TASK DESCRIPTION: All lines below containing the string "furniture" are to be copied.

GIVEN ENTRIES:
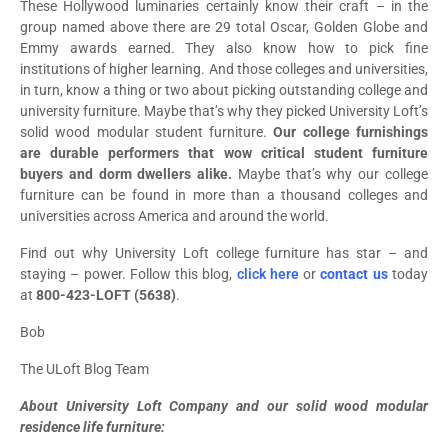
These Hollywood luminaries certainly know their craft – in the
group named above there are 29 total Oscar, Golden Globe and
Emmy awards earned. They also know how to pick fine
institutions of higher learning. And those colleges and universities,
in turn, know a thing or two about picking outstanding college and
university furniture. Maybe that’s why they picked University Loft’s
solid wood modular student furniture.
Our college furnishings
are durable performers that wow critical student furniture
buyers and dorm dwellers alike.
Maybe that’s why our college
furniture can be found in more than a thousand colleges and
universities across America and around the world.
Find out why University Loft college furniture has star – and
staying – power. Follow this blog,
click here
or
contact us
today
at
800-423-LOFT (5638)
.
Bob
The ULoft Blog Team
About University Loft Company and our solid wood modular
residence life furniture:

ANSWER BOX:
university furniture. Maybe that’s why they picked University Loft’s
solid wood modular student furniture.
are durable performers that wow critical student furniture
furniture can be found in more than a thousand colleges and
Find out why University Loft college furniture has star – and
residence life furniture:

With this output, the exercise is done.